What did I find most useful about our briefing yesterday with the company? Finding out what it doesn’t do. [Note to any AR people, marketers and vendors out there: one of the very best things you can tell an analyst is what technology doesn’t do. By introducing constraints to the analysis you make yourself more compelling. There is really nothing worse than a briefing where a vendor claims they can do anything.]
- Splunk doesn’t do compliance.
- Splunk doesn’t do reporting.
- Splunk doesn’t do libraries of code to support the particular semantics of every network and security appliance in the world, for security incident management.
So what is Splunk? Its a search engine for machine data.
Splunk is a tool for finding needles in haystacks. Its a tool for navigating IT Dark Matter.
For people that know logs, and how to use them for root cause analysis, Splunk is going ot be a useful personal productivity tool.
Remember when you first downloaded a desktop search tool, how suddenly your own data became a lot more useful? You found out things about your work that you had forgotten you ever knew.
Splunk is like that but for log data.
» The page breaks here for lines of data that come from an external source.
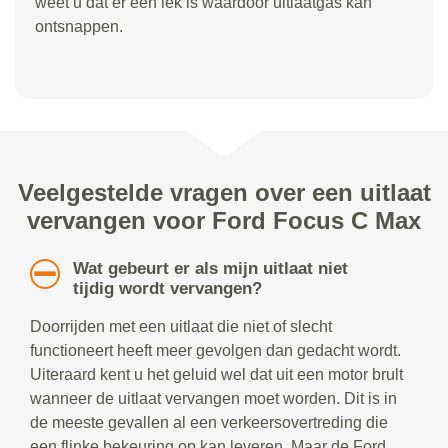
weet u dat er een lek is waardoor uitlaatgas kan
ontsnappen.
Veelgestelde vragen over een uitlaat
vervangen voor Ford Focus C Max
Wat gebeurt er als mijn uitlaat niet
tijdig wordt vervangen?
Doorrijden met een uitlaat die niet of slecht
functioneert heeft meer gevolgen dan gedacht wordt.
Uiteraard kent u het geluid wel dat uit een motor brult
wanneer de uitlaat vervangen moet worden. Dit is in
de meeste gevallen al een verkeersovertreding die
een flinke bekeuring op kan leveren. Maar de Ford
You can throw in constraints to the search interface and remove all the cruft, search by system, IP address, or whatever, with all kinds of nice AJAX goodness for autocomplete and so on.
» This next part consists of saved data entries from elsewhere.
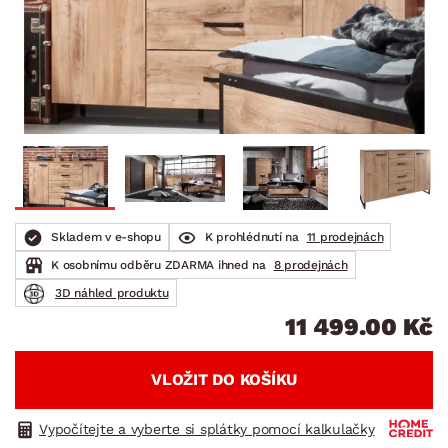
Skladem v e-shopu
K prohlédnutí na
11 prodejnách
K osobnímu odběru ZDARMA ihned na
8 prodejnách
3D náhled produktu
11 499.00 Kč
VLOŽIT DO KOŠÍKU
Vypočítejte a vyberte si splátky pomocí kalkulačky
Seems like Splunk can help systems integrators run down deployment, integration and "first month" problems, as much as help sysadmins taking care of production systems. You could argue then that Splunk has a value offering for pre-production work.
Splunk is an operators’ tool, rather than a CxO-enterprise sale like LogLogic, but that could make it quite viral. We can be pretty sure however that what Splunk doesn’t do now it will in future.
We’ll keep an eye on it for you… because we’re tracking log management and analysis.
disclaimer: Splunk is not a client, LogLogic is a client.